Given his choice of 100 completed Prince demos to choose from, Magnoli had “Let’s Go Crazy” in mind for an opening sequence inspired by The Godfather’s cross-cutting baptism scene. “When Doves Cry,” incredibly enough, was written in a day by Prince, the only song explicitly inspired by his character’s relationship with Apollonia and his parents.
Magnoli caught the first performance of “Purple Rain” two months before filming on the $7 million production began, when 19-year-old Melvoin made her debut with the future Purple One at a Minneapolis show. He used it not only as the film’s title and emotional crescendo, but to give The Kid a crucial line of redemption after spending most of Purple Rain denying Wendy and Lisa their own creative expression. The year after Purple Rain opened at No. 1 and unseated Ghostbusters at the box office, its titular theme song won Prince an Oscar.
In Purple Rain we see Prince express the tortured impulses one could read into his later work in film, music, and beyond—in the decades of sporadic reclusiveness, after his rebirth as a Jehovah’s Witness, adopting his late mother’s faith, and in the creative battles glimpsed within and outside of the recording industry. Few other musicians have cultivated such a magnetic and feverishly devoted cult of personality while remaining so intensely private—all the way up to his death yesterday at the age of 57.
Watch Prince in Purple Rain now and he seems to leap off the screen with that iconic leonine sensuality, utterly alive and seething even in moments of stillness, his gaze fixed determinedly on his enemies, his woman, or his audience. Out of the purple ether Prince painted a perfect picture of young, imperfect masculine brio. His sex scene with Apollonia, all tongues and groping facing the camera, is still shockingly erotic today.
A cinematic Prince completist might even cue up his 1990 film Graffiti Bridge, the unofficial sequel to Purple Rain. In the six years in between, Prince tried his own hand at directing, with disastrous results—namely, the $12 million Fred Astaire-esque period bomb Under The Cherry Moon, which he also starred in as a con artist who falls in love with his mark (Kristen Scott Thomas).

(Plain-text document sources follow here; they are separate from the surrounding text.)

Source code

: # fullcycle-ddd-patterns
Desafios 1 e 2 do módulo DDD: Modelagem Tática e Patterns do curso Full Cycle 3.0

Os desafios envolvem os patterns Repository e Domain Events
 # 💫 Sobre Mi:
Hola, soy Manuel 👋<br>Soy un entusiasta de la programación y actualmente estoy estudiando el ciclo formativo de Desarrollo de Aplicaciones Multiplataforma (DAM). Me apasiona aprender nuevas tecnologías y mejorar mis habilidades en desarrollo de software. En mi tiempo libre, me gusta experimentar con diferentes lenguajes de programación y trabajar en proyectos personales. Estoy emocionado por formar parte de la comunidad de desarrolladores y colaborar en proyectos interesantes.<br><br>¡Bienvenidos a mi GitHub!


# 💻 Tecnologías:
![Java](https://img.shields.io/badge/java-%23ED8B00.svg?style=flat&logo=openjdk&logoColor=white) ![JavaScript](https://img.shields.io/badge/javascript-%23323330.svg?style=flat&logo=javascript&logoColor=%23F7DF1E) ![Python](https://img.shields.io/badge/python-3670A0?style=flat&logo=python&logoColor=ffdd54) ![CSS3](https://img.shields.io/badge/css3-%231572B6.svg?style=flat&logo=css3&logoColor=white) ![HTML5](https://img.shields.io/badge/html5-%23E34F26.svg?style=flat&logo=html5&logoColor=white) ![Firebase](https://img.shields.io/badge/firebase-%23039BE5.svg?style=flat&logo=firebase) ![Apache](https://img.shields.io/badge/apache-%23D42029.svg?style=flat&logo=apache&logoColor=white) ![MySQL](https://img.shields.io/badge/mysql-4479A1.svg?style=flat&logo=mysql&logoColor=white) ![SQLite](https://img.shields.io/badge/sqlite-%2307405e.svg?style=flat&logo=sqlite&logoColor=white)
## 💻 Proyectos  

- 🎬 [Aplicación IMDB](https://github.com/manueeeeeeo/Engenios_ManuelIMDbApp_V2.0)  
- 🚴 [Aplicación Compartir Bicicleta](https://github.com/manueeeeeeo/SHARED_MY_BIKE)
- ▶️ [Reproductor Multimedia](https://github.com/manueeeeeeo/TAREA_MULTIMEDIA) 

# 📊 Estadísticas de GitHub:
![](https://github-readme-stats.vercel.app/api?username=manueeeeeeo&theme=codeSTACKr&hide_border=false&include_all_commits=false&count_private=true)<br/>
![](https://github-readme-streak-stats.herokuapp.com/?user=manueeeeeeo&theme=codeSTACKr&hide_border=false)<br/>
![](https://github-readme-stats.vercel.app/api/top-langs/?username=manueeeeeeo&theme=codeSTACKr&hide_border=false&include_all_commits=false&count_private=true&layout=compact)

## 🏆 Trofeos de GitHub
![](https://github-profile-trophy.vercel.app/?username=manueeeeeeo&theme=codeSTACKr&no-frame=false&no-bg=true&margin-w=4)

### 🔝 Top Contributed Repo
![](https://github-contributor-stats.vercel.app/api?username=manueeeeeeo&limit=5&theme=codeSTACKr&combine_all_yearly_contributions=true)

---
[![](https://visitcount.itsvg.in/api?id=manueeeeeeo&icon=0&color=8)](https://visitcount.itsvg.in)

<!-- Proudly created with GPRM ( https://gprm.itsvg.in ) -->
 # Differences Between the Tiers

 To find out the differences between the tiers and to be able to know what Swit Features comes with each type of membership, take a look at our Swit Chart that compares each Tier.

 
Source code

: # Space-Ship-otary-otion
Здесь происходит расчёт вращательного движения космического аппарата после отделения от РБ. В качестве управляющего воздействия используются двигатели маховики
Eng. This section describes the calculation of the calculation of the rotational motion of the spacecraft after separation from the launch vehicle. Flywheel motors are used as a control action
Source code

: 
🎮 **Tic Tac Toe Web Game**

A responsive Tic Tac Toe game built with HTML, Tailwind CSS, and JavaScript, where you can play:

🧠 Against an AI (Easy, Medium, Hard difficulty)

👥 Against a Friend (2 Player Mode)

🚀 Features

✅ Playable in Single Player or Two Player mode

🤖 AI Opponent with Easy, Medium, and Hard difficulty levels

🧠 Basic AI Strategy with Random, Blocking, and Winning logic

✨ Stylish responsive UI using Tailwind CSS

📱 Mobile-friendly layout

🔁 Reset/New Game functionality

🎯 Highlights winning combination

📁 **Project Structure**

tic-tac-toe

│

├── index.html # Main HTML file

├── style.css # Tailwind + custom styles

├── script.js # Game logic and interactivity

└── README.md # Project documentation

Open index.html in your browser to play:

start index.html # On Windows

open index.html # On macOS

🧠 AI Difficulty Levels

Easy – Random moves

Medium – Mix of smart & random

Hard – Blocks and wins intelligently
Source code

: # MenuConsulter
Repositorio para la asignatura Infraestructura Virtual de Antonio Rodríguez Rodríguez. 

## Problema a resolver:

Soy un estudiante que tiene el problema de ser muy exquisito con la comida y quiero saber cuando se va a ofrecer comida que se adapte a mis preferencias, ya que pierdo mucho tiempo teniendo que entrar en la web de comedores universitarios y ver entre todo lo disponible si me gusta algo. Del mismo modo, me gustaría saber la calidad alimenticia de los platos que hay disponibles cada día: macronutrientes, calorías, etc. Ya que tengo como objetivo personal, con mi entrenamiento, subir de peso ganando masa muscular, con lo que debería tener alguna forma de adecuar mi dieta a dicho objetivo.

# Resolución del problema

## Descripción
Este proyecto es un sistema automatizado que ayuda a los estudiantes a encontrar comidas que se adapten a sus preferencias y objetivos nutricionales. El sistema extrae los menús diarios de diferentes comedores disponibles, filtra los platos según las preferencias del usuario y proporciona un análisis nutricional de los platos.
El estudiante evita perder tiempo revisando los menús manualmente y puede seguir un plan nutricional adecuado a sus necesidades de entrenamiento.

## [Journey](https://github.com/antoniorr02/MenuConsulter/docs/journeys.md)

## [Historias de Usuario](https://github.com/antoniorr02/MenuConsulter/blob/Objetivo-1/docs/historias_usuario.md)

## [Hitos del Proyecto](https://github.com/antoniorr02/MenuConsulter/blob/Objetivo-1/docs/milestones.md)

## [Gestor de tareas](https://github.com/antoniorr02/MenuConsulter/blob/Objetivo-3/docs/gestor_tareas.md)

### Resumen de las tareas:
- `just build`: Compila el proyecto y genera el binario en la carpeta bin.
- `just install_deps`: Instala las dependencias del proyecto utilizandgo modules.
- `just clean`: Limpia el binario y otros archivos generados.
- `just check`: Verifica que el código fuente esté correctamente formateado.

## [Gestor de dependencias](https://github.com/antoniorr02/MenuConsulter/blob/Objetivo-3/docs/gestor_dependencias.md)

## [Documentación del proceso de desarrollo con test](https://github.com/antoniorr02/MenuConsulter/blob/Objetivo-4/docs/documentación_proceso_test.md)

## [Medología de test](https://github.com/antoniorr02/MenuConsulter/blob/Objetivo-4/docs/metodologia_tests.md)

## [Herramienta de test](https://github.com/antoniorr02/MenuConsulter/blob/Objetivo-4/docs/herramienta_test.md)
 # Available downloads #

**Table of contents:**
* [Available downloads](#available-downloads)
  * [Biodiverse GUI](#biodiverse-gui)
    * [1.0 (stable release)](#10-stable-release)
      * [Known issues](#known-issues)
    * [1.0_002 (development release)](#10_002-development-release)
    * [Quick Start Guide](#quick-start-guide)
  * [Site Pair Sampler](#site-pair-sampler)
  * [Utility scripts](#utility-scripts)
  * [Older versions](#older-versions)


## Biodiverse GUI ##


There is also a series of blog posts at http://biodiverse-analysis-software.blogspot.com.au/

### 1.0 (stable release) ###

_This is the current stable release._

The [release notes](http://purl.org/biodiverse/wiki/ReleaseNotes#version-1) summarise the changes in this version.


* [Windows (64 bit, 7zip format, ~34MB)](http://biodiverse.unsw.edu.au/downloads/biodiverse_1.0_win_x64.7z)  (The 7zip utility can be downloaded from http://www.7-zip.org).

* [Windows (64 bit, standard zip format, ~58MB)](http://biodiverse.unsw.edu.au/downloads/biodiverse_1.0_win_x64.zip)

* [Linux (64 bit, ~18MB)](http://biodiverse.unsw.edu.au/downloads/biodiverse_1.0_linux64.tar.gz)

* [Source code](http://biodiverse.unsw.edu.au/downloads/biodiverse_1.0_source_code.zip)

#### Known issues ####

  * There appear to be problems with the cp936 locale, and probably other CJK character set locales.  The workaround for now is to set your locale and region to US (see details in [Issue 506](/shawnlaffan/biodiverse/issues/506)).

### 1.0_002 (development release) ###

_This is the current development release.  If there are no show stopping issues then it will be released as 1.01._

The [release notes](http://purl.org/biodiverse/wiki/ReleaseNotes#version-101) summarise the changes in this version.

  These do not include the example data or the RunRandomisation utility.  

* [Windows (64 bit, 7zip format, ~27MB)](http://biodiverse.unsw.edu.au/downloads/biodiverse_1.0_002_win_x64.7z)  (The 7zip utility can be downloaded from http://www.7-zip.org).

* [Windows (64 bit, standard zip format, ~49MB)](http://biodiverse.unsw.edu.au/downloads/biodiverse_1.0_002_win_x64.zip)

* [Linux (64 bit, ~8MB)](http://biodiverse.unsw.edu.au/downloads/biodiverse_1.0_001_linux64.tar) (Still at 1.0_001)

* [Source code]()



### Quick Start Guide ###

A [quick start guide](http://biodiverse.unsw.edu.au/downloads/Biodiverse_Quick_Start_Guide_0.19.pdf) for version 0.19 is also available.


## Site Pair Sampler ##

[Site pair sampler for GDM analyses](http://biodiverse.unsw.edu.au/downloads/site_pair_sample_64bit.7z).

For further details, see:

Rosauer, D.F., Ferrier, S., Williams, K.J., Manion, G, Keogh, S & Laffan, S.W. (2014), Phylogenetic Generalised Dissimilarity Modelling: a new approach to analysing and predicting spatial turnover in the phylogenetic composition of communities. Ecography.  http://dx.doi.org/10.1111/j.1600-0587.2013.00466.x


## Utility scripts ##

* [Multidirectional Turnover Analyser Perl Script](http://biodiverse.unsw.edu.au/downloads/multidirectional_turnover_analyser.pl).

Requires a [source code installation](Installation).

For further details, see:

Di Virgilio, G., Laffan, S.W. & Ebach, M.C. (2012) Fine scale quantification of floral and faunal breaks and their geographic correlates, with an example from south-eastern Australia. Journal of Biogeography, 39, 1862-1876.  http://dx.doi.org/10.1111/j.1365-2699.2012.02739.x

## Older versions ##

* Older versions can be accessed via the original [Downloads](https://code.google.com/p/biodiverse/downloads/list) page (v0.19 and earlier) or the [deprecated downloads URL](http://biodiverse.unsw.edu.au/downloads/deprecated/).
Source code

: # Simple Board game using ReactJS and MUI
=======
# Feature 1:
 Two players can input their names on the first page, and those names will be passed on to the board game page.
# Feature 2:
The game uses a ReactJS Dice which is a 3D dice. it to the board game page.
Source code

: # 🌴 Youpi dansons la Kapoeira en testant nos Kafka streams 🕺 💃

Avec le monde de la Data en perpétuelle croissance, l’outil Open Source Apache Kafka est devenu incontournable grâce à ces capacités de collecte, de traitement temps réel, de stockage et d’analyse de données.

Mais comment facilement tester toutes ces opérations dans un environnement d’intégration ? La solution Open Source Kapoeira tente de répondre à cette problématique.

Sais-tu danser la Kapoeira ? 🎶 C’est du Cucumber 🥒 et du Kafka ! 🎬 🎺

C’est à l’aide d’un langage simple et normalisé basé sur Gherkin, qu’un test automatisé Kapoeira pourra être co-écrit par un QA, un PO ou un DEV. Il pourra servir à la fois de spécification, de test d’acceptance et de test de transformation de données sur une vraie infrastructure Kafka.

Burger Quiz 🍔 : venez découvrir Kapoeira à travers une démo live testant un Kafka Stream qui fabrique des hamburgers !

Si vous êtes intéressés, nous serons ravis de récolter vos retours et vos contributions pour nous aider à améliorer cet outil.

He scored minor vindication with his next directorial effort, his own concert doc Sign O’ The Times. But in Graffiti Bridge, which he also wrote, Prince returned to personal exploration and a personal role, reprising his turn as an older, slightly wiser, but still existentially tormented Kid.
As in Purple Rain, the clubs of Graffiti Bridge are literal manifestations of the artist’s domain—and once again, serve as the battleground for Prince’s philosophical war with himself. Morris Day returns as Morris Day, now a nightclub magnate bent on buying out Prince’s joint, the Glam Slam, to play more commercially lucrative music instead of the “spiritual noise” Prince’s Kid finds himself drawn to.
As a creator—and self-anointed messiah figure—Prince’s thematic agenda is at least more focused than his filmmaking chops. Graffiti Bridge is about a lot of things: Prince reclaiming his Prince-liness, faith, ownership, and content. The Kid can’t deny that catchy jams get the people moving, and giving up in the face of corporate domination isn’t the way out.
In the end a spiritual ballad wins over greed and power after gospel singers Mavis Staples and a pint-sized Tevin Campbell help Prince—looking like a New Age funk Jesus—choose the path of musical righteousness. Sure, the film went on to garner five Razzie Awards. But as he croons “Love Will Stand The Test Of Time” swathed in a gauzy white shroud, his arms outstretched, Prince’s divinity ultimately appeals to all the searching souls of Graffiti Bridge. You can believe that he believed, as he always seemed to, in the enduring truth of his Purple Gospel: that his artistic purity would triumph in the end, over all.